GeneOne Life Science Inc., which partnered with Inovio Pharmaceuticals, Inc. to develop Inovio’s MERS vaccine (GLS-5300), announced Monday the filing of an Investigational New Drug Application (IND) for GLS-5300 with the United States Food and Drug Administration. The companies expect to move the MERS vaccine into a phase I clinical trial in healthy volunteers before year end.

Middle East Respiratory Syndrome Coronavirus (MERS-CoV)/Cynthia Goldsmith; Azaibi Tamin
Middle East Respiratory Syndrome Coronavirus (MERS-CoV)/Cynthia Goldsmith; Azaibi Tamin

Middle East respiratory syndrome (MERS) is caused by a coronavirus that is related to the severe acute respiratory syndrome (SARS) virus that over 10 years ago infected over 8,000 people, with a 10% death rate. There is no vaccine or effective treatment against MERS, which spreads from human to human. Since 2012, MERS has infected over 1,500 people and killed almost 600 (40%). Recently, the largest outbreak outside of Saudi Arabia of this emergent global health concern infected 186 people with 36 fatalities in South Korea.

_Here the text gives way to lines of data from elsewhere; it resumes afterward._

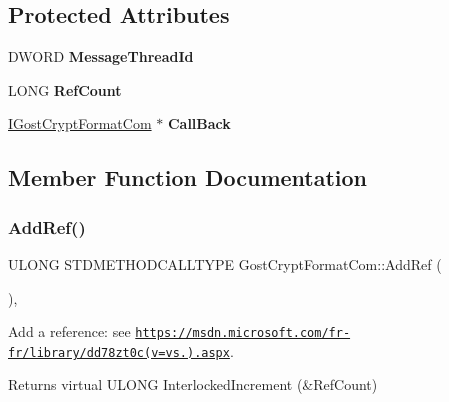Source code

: \subsection*{Protected Attributes}
\begin{DoxyCompactItemize}
\item 
\mbox{\label{class_gost_crypt_format_com_ab73627af352f634140676d4c453ea3ca}} 
D\+W\+O\+RD {\bfseries Message\+Thread\+Id}
\item 
\mbox{\label{class_gost_crypt_format_com_a6696556c6aee3310ba88db6a95f9eeac}} 
L\+O\+NG {\bfseries Ref\+Count}
\item 
\mbox{\label{class_gost_crypt_format_com_a3a54553ec6dcadadc100ffbd3e68a14f}} 
\hyperlink{interface_gost_crypt_format_com_1_1_i_gost_crypt_format_com}{I\+Gost\+Crypt\+Format\+Com} $\ast$ {\bfseries Call\+Back}
\end{DoxyCompactItemize}


\subsection{Member Function Documentation}
\mbox{\label{class_gost_crypt_format_com_aa8ab201fd5ec791ed5d0e619cc268cef}} 
\subsubsection{\texorpdfstring{Add\+Ref()}{AddRef()}}
{\footnotesize\ttfamily U\+L\+O\+NG S\+T\+D\+M\+E\+T\+H\+O\+D\+C\+A\+L\+L\+T\+Y\+PE Gost\+Crypt\+Format\+Com\+::\+Add\+Ref (\begin{DoxyParamCaption}{ }\end{DoxyParamCaption})\hspace{0.3cm}{\ttfamily [inline]}, {\ttfamily [virtual]}}



Add a reference\+: see \href{https://msdn.microsoft.com/fr-fr/library/dd78zt0c(v=vs.110).aspx}{\tt https\+://msdn.\+microsoft.\+com/fr-\/fr/library/dd78zt0c(v=vs.).\+aspx}. 

\begin{DoxyReturn}{Returns}
virtual U\+L\+O\+NG Interlocked\+Increment (\&Ref\+Count) 
\end{DoxyReturn}
\mbox{\label{class_gost_crypt_format_com_a66daaf89c4923e1ad027381d15e535ba}}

Earlier this year, Inovio’s MERS vaccine induced 100% protection from a live virus challenge in a preclinical study. Inovio and its collaborators evaluated its MERS vaccine in mice, camels and monkeys, or non-human primates. As published in Science Translational Medicine, the vaccine induced robust immune responses capable of preventing the virus from infecting cells in all three species. In monkeys, all vaccinated animals in the study were protected from symptoms of MERS when challenged with a live MERS virus.

Dr. J. Joseph Kim, President and CEO, said, “We are moving rapidly from achieving complete protection from MERS in monkey studies to our goals of obtaining safety data from a phase I trial and regulatory approval.”